Implementing a Delete Link with MVC 2 and HttpMethodOverride

A while back I blogged about creating an MVC Delete Link with the AjaxHelper. This was based on another blog post from Stephen Walther where he explained the drawbacks of using hyperlinks for delete scenarios.  HTTP and REST best practices state that GET requests should never modify a resource. The most "RESTful" implementation is is use a DELETE verb. In Walther's post he shows two primary examples: 1) using AJAX to issue a true "DELETE" request, and 2) using individual forms to do the delete operations. In my previous post on MVC DeleteLink, I essentially showed a variation of his first example (i.e., the AJAX method). In this post I'll show a variation on his second example using MVC 2 and the new HttpMethodOverride (i.e., using individual forms for the delete).

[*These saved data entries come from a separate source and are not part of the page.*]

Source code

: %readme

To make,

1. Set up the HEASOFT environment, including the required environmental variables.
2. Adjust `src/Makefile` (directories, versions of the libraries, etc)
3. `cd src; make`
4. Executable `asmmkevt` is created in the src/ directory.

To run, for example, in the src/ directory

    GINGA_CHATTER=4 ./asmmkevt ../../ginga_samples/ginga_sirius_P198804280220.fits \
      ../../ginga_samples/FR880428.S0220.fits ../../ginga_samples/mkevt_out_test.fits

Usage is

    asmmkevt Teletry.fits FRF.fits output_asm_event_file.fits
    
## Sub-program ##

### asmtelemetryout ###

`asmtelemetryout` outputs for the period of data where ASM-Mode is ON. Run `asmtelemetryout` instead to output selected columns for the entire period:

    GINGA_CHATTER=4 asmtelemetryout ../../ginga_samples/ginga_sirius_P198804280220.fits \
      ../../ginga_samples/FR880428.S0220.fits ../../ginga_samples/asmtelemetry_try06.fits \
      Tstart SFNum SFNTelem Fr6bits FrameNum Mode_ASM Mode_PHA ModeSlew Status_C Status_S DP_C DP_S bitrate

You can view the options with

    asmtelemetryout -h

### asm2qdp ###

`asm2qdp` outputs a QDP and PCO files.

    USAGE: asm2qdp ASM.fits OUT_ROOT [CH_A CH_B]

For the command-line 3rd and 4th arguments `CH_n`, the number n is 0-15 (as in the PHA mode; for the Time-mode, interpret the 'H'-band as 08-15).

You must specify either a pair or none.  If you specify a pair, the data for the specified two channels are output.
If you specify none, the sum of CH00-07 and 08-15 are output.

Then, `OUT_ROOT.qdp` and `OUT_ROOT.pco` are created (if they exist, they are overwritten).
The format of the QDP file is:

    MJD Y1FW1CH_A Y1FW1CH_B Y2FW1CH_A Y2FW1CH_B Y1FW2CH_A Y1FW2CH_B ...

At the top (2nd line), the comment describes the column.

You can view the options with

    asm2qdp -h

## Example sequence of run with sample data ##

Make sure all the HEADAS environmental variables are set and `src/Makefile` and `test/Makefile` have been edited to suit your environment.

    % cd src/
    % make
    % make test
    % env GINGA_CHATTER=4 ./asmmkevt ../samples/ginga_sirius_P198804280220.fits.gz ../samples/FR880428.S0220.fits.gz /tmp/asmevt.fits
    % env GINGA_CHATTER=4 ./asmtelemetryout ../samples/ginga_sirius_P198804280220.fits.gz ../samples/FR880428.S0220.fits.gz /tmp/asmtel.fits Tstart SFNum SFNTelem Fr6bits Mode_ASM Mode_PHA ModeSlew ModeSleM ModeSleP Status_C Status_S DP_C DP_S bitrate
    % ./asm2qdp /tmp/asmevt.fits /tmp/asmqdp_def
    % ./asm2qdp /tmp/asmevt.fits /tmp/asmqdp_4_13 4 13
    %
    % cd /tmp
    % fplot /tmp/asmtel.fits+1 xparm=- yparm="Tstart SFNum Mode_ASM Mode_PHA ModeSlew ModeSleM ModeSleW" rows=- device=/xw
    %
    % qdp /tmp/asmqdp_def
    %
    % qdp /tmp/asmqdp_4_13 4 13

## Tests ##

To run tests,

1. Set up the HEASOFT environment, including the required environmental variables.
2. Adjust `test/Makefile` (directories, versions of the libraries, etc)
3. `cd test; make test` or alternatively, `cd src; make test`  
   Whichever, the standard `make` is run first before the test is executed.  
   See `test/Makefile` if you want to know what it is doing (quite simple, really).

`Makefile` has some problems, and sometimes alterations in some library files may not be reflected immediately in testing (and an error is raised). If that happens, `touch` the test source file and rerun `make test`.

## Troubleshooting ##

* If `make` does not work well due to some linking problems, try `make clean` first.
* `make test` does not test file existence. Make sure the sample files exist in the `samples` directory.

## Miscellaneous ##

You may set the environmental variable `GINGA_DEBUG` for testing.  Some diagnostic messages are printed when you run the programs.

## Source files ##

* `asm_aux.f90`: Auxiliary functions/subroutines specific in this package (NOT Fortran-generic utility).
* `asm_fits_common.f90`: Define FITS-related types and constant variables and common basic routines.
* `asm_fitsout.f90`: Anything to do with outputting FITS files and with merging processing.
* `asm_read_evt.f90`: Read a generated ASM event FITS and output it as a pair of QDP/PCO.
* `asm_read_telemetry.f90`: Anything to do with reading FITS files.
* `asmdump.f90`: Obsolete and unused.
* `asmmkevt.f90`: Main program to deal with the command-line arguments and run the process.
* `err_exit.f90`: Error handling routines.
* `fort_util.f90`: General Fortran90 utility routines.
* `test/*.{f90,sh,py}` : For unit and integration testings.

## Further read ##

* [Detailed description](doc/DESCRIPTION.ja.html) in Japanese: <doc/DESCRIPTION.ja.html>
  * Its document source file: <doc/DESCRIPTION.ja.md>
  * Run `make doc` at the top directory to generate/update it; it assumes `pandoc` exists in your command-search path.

An HTML form supports only GET and POST for the form action. It does not support PUT or DELETE verbs. Hence, the typical solution to this is the leverage the form POST to do delete operations as well (in effect, "overloading" the meaning of form POST). MVC 2 introduces a new HTML helper called HttpMethodOverride which allows your form POST to "act like" another verb. This is a common convention that is used by other frameworks (Ruby on Rails does something similar) – sometimes passing "X-HTTP-Method-Override" in an HTTP header and sometimes passing it in a hidden form variable like this. Therefore, if we want a simple delete link, we can now do it like this:

<%Html.BeginForm("Delete", "Contacts", new { id = workout.Id }); %>
    <input type="image" src="/images/remove-icon.png" alt="Delete" />
    <%=Html.HttpMethodOverride(HttpVerbs.Delete) %>
<%Html.EndForm(); %>

This will render HTML output like this:

<form action="/Contacts/Delete/1" method="post">
    <input type="image" src="/images/remove-icon.png" alt="Delete" />
    <input name="X-HTTP-Method-Override" type="hidden" value="DELETE" />

The best part about this is the the MVC action method attributes will respect this form variable:

public ActionResult Delete(int id)
    return this.RedirectToAction("Index");

Notice the [HttpDelete] attribute. This is also new in MVC 2 as a more succinct version of [AcceptVerbs(HttpVerbs.Delete)]. This is a much better and cleaner implementation than we had available in MVC 1.  However, needing a delete link is something that is going to be pretty common in your applications and creating a form, an input tag and the HttpMethodOverride() is a lot to go through every time you need it. As always, the best approach to keep things simpler (and more DRY) is to create your own re-usable HTML helper method that will allow you to call it like this:

<%=Html.DeleteLink("Delete", "Workouts", new { id = workout.Id }, "/images/remove-icon.png") %>

The complete code for that HTML helper method:

public static MvcHtmlString DeleteLink(this HtmlHelper helper, string actionName, string controllerName, object routeValues, string imageUrlPath)
    var urlHelper = new UrlHelper(helper.ViewContext.RequestContext);
    var url = urlHelper.Action(actionName, controllerName, routeValues);
    var formTag = new TagBuilder("form");
    formTag.MergeAttribute("action", url);
    formTag.MergeAttribute("method", "post");
    var inputTag = new TagBuilder("input");
    inputTag.MergeAttribute("type", "image");
    inputTag.MergeAttribute("src", imageUrlPath);
    inputTag.MergeAttribute("alt", "Delete");
    formTag.InnerHtml = inputTag.ToString(TagRenderMode.SelfClosing) + helper.HttpMethodOverride(HttpVerbs.Delete);
    return MvcHtmlString.Create(formTag.ToString());

Also notice this is returning the new MvcHtmlString type rather than just a string.

So does this allows us to be more "RESTful"? Yes, it does. But we could still go further.  I really like the approach by Dylan Beattie here in which he introduces route constraints so the URL's don't need to contain segments like "/Delete" or "/Edit". His approach could be further generalized for all controllers such that any POST request that came in with and X-HTTP-Method-Override of "DELETE" would automatically be routed to an action method named Delete(). This is a convention that makes a lot of sense and could also be further enforced with a layer supertype controller.